Хайн Хоффман, тонкогубый субъект в дорогой одежде, при шпаге и рубиновых пряжках ветерана Лезербергской кампании, перестал изучать свой бокал с вином и произнёс:
— Не только крысы ушли, почтенный Подольски. Не только… Душ тоже почти не стало. Вы должны это были заметить, господин ван Нормайенн.
Я помедлил, стараясь скрыть удивление:
— Видящие — большая редкость.
— Я не Видящий. — Он тоже помолчал. — Но вот моя жена обладает толикой такого дара. Конечно, не столь сильного, как у вас, стражей душ, но достаточного, чтобы иногда замечать тени, которые обитают рядом с живыми. Она мне рассказала об изменениях в городе.

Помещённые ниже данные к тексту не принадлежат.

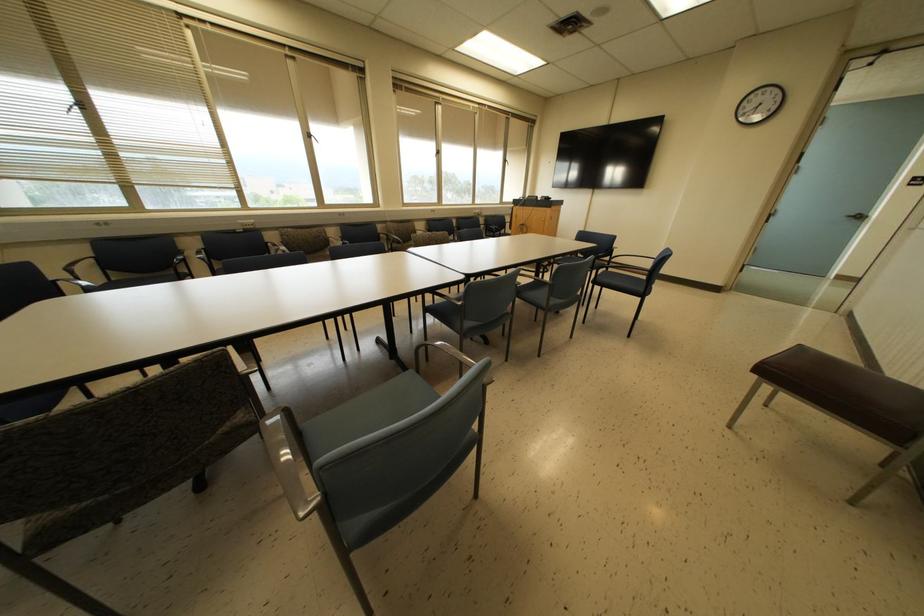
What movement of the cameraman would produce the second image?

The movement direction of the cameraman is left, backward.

Я сделал себе заметку поговорить с какой-нибудь душой. В первую очередь с Проповедником. Он-то должен был хоть что-то почувствовать. По одному эти события выглядят не так, чтобы важно, но все вместе, одновременно, заставляют задуматься.

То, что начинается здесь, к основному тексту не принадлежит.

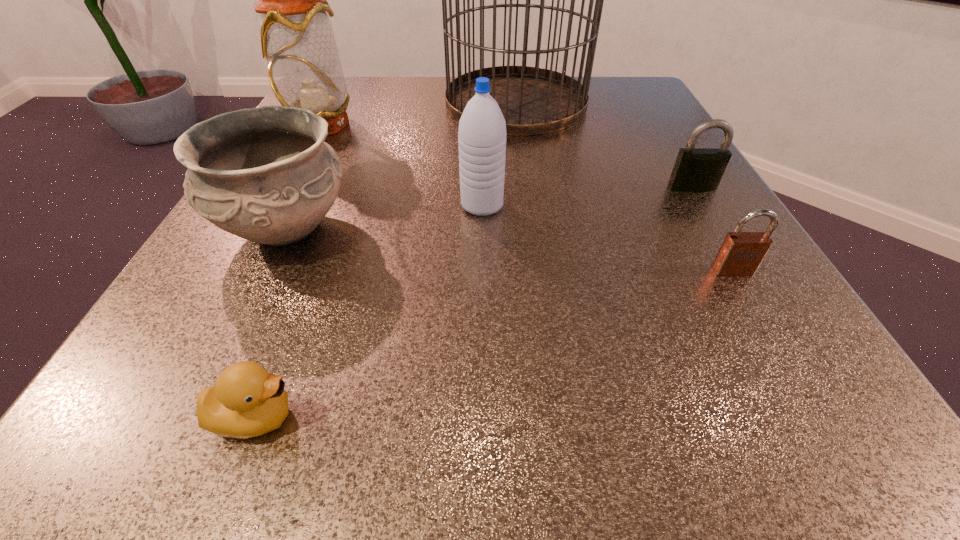
In the image, there is a desktop. Identify the location of free region at the right edge. The height and width of the screenshot is (540, 960). (713, 237).

In the image, there is a desktop. Find the location of `free space at the far left corner`. free space at the far left corner is located at coordinates (366, 80).

Identify the location of vacant space at the near left corner. Image resolution: width=960 pixels, height=540 pixels. (120, 437).

Find the location of a particular element. The height and width of the screenshot is (540, 960). free location at the far right corner is located at coordinates [x=611, y=106].

Find the location of a particular element. Image resolution: width=960 pixels, height=540 pixels. empty space between the duckling and the farther padlock is located at coordinates point(474,302).

The height and width of the screenshot is (540, 960). I want to click on empty space between the water bottle and the oil lamp, so click(401, 165).

Locate an element on the screen. vacant space in between the third tallest object and the nearer padlock is located at coordinates (608, 238).

I want to click on vacant area that lies between the shortest object and the water bottle, so (369, 311).

Find the location of a particular element. Image resolution: width=960 pixels, height=540 pixels. free spot between the second shortest object and the duckling is located at coordinates (494, 343).

This screenshot has height=540, width=960. Identify the location of vacant region between the birdcage and the shortest object. (386, 260).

Нечто происходит. Нечто непонятное и странное. Я чувствовал, как у меня сосёт под ложечкой. Обычное состояние перед тем, как мне на голову рушатся неприятности. Стоило послать всех к чёрту и отправиться своей дорогой, благо я здесь проездом, но не по-людски это, бросать целый город. К тому же Проповедник мне потом плешь проест. Он, несмотря на свой гнусный характер (из-за которого, кстати говоря, больше не жилец), — добрая душа и моя ходячая совесть, которую крайне тяжело заткнуть.

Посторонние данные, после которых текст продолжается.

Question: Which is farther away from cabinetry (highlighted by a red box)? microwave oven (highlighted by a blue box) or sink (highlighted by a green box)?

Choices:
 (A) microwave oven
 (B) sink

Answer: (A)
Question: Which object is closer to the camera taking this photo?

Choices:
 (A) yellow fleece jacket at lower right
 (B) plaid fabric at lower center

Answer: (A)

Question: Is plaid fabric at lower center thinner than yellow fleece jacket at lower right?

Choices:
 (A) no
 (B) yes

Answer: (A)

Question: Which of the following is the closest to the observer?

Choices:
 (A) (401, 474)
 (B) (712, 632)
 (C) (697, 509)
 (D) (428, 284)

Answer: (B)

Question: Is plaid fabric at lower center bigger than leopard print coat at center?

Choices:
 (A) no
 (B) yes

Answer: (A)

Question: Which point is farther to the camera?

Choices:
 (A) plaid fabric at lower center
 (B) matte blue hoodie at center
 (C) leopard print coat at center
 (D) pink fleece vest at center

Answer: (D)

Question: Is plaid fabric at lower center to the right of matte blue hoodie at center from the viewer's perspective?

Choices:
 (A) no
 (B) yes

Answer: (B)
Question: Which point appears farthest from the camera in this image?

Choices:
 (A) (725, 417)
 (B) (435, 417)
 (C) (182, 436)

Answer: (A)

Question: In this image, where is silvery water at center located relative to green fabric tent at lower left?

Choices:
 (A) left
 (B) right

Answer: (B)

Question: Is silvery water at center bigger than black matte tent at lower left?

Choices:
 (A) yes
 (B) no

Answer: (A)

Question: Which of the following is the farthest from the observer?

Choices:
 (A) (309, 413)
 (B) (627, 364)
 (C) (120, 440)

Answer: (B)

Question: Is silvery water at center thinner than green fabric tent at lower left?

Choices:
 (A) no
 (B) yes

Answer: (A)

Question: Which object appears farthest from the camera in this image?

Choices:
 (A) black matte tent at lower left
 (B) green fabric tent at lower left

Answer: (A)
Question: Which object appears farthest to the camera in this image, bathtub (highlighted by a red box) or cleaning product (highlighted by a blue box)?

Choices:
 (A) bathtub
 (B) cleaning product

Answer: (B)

— Нужен ли вам аванс? — спросил мэр.
— Нет. Я не смогу назвать вам цену, пока не определю, в чём проблема. Когда понадобятся деньги, я сообщу.
— Какая-нибудь помощь?
— Если потребуется, дам знать. — Я встал. — Спасибо за вино. Доброго вечера.
Они попрощались. В глазах троих была надежда. Купец смотрел с сомнением. Каноник мрачно. Он бы предпочёл, чтобы с этим разбирались Псы Господни.
Представьте себе, я тоже.
Дождь лил, не переставая, вода текла по сточным канавам, пенилась в них, забирала с собой всю грязь с мостовых. Улицы были пустыми и пахли, несмотря на свежесть, всё так же едко и неприятно. Страх никуда не исчез. Лишь спрятался в закоулках, пережидая ненастье. Пока я добрался до постоялого двора, из меня можно было выжать пару морей, и ещё останется на несколько больших озёр.